Once the line with "20: (158, 506, 2.31)" is found in the data, output it and each following line exactly, up to and including the line with "61: (287, 211, 2.17)", and nothing before or after.
'''
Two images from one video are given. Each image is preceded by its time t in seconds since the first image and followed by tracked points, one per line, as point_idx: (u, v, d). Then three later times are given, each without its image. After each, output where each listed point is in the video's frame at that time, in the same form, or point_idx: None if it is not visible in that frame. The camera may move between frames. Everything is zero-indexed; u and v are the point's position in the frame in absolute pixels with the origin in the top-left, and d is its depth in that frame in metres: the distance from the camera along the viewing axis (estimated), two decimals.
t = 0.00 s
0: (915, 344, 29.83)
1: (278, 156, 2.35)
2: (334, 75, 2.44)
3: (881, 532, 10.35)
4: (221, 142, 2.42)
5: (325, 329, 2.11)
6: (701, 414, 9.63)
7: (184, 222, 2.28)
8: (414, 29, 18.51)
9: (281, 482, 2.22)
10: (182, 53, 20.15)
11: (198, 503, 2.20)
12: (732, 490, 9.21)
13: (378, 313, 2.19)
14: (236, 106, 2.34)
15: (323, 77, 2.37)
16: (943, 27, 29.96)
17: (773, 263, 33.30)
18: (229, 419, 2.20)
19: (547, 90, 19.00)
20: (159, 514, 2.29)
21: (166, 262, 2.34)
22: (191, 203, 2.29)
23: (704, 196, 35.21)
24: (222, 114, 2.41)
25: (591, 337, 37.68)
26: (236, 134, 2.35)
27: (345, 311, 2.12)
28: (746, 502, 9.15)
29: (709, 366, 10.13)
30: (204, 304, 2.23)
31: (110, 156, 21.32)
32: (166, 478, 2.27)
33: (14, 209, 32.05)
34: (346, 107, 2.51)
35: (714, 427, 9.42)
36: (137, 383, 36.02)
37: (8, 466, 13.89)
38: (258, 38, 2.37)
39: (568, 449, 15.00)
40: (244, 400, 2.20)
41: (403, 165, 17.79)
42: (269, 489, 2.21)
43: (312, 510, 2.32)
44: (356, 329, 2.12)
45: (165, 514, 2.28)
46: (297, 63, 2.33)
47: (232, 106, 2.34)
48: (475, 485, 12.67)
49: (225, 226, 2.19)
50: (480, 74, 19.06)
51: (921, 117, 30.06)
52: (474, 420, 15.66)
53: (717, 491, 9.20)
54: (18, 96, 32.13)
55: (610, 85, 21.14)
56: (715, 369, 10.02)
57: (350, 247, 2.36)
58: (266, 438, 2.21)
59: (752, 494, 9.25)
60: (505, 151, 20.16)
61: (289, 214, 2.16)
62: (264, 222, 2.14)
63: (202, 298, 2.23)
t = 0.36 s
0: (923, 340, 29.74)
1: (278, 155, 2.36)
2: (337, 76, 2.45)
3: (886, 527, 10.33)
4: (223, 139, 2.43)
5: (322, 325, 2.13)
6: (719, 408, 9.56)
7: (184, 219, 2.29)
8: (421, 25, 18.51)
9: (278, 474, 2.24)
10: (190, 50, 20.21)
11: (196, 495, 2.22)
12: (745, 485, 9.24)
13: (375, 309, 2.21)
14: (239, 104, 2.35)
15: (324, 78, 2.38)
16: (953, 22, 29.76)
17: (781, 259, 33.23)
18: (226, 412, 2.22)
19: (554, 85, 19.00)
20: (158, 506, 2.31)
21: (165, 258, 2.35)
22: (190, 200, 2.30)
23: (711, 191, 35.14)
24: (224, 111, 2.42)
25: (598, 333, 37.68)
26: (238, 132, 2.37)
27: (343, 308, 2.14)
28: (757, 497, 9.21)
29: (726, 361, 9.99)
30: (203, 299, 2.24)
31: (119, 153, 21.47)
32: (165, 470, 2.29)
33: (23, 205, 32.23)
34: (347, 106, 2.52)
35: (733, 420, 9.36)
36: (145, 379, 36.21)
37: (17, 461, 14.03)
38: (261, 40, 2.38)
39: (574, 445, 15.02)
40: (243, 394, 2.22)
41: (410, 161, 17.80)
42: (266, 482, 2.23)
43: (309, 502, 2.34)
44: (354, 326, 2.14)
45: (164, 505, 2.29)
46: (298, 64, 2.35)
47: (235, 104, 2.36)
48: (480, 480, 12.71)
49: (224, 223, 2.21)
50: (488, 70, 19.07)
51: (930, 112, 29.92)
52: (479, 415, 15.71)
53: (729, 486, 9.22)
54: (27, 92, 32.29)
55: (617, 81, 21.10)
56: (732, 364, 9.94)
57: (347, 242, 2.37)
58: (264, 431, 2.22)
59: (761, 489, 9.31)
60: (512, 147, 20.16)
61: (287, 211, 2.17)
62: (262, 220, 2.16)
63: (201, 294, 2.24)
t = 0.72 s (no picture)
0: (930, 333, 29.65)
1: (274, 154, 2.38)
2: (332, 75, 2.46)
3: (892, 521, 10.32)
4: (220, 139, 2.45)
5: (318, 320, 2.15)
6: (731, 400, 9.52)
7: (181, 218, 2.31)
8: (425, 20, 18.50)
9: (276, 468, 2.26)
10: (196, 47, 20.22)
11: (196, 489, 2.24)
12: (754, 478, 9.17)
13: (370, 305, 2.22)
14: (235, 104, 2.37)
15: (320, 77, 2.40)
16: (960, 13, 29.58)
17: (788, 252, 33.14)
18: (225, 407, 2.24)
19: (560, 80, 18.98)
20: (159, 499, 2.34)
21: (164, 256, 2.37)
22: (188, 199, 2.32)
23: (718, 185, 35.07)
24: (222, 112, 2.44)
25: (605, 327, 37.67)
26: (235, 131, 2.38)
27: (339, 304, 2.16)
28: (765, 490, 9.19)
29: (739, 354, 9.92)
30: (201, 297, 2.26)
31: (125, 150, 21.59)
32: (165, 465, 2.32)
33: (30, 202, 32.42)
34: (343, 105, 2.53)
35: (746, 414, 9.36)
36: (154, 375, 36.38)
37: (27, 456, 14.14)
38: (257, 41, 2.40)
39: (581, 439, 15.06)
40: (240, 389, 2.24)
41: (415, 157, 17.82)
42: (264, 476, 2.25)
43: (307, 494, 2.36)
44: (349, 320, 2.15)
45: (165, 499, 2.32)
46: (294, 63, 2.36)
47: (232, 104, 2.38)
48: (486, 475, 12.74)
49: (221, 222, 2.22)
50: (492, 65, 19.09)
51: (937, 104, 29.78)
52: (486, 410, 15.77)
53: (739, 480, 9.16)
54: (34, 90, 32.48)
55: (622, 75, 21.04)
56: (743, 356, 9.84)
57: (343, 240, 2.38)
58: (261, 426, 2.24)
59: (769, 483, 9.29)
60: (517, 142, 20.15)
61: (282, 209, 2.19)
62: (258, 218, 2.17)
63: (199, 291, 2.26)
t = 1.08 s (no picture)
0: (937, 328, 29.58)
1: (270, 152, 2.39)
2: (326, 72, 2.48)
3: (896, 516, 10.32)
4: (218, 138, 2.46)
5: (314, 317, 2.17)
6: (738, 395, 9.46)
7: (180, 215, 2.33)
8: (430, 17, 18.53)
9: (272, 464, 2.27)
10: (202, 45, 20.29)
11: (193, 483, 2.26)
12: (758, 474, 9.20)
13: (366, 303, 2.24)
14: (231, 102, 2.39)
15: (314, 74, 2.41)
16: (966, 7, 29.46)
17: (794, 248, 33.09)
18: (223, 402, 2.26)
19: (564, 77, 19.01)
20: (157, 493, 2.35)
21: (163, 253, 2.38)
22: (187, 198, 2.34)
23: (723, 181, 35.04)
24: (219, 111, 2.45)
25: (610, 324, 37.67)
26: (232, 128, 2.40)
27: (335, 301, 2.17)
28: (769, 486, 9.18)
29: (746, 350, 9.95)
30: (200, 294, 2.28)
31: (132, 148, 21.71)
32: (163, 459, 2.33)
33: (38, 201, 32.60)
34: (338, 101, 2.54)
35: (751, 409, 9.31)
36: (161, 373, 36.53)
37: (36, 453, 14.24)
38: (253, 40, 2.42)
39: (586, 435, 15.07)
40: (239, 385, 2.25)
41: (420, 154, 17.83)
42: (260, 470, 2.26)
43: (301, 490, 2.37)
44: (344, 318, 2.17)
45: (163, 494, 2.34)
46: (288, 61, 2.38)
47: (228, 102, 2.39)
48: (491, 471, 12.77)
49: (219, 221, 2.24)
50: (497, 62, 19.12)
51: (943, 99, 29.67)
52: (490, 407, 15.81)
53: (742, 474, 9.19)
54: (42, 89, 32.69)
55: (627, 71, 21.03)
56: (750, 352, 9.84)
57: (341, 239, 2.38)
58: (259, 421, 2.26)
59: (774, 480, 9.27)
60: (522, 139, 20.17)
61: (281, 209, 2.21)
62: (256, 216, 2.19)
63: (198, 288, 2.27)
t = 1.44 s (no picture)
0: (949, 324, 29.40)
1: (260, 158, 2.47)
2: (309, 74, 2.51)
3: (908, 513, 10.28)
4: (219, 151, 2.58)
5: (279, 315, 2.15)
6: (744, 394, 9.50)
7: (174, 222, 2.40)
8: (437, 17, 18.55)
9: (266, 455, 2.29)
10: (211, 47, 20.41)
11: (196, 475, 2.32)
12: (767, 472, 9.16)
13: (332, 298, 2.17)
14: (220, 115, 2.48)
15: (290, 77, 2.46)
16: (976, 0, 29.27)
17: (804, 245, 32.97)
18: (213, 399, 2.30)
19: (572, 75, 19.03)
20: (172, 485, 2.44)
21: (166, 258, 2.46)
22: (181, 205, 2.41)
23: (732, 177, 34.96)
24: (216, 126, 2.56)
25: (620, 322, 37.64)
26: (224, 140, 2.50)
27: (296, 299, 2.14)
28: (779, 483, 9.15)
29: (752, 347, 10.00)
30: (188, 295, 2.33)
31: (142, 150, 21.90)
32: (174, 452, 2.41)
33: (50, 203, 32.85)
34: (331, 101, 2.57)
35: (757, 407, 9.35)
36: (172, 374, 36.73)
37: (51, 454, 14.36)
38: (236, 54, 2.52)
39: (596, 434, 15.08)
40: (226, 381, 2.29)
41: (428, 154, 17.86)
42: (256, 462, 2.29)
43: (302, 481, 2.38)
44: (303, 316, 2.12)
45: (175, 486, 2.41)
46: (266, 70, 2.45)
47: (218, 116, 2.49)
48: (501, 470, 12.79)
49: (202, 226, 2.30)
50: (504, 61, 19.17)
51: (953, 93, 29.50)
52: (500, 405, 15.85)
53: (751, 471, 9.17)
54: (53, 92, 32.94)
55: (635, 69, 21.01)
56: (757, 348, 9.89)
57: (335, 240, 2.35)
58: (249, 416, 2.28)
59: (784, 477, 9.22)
'''
▶ [Answer for the task]
20: (158, 506, 2.31)
21: (165, 258, 2.35)
22: (190, 200, 2.30)
23: (711, 191, 35.14)
24: (224, 111, 2.42)
25: (598, 333, 37.68)
26: (238, 132, 2.37)
27: (343, 308, 2.14)
28: (757, 497, 9.21)
29: (726, 361, 9.99)
30: (203, 299, 2.24)
31: (119, 153, 21.47)
32: (165, 470, 2.29)
33: (23, 205, 32.23)
34: (347, 106, 2.52)
35: (733, 420, 9.36)
36: (145, 379, 36.21)
37: (17, 461, 14.03)
38: (261, 40, 2.38)
39: (574, 445, 15.02)
40: (243, 394, 2.22)
41: (410, 161, 17.80)
42: (266, 482, 2.23)
43: (309, 502, 2.34)
44: (354, 326, 2.14)
45: (164, 505, 2.29)
46: (298, 64, 2.35)
47: (235, 104, 2.36)
48: (480, 480, 12.71)
49: (224, 223, 2.21)
50: (488, 70, 19.07)
51: (930, 112, 29.92)
52: (479, 415, 15.71)
53: (729, 486, 9.22)
54: (27, 92, 32.29)
55: (617, 81, 21.10)
56: (732, 364, 9.94)
57: (347, 242, 2.37)
58: (264, 431, 2.22)
59: (761, 489, 9.31)
60: (512, 147, 20.16)
61: (287, 211, 2.17)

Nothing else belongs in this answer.